Van edele ridders en heren groot,
Doedle bomle rom dom dom.
Van nijdige kerels en galgedood,
Doedle rom dom dom!

R. Isegrims, Isegrims ...

5.
De kerels kennen een schoondren zang,
Doedle bomle rom dom dom.
De zang der kerels en is niet lang,
Doedle rom dom dom!

R.
Maar zegt veel, maar zegt veel ...

6.
Vliegt de blauwvoet?
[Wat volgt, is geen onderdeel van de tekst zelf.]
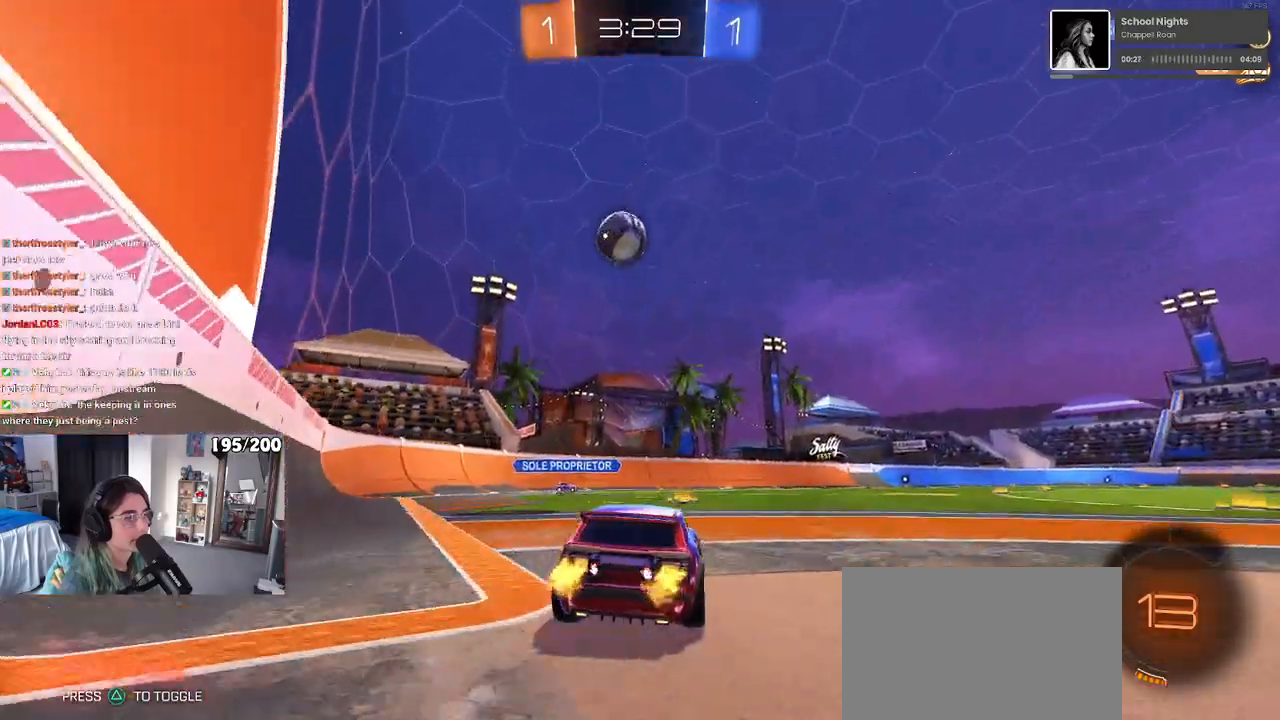
{"buttons": [], "left_stick": "center", "right_stick": "center", "events": [[317, "left_stick", "left"], [400, "left_stick", "center"]]}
Storm op zee!
Doedle bomle rom dom dom.
Vliegt de blauwvoet? Storm op zee!
Doedle rom dom dom!

R.
Storm op zee! Storm op zee! ...

7.
En als de kerel aan 't zingen valt,
Doedle bomle rom dom dom.
Zijn liedje vromer als de andere schal:
Doedle rom dom dom!

R.
Storm op zee! Storm op zee! ...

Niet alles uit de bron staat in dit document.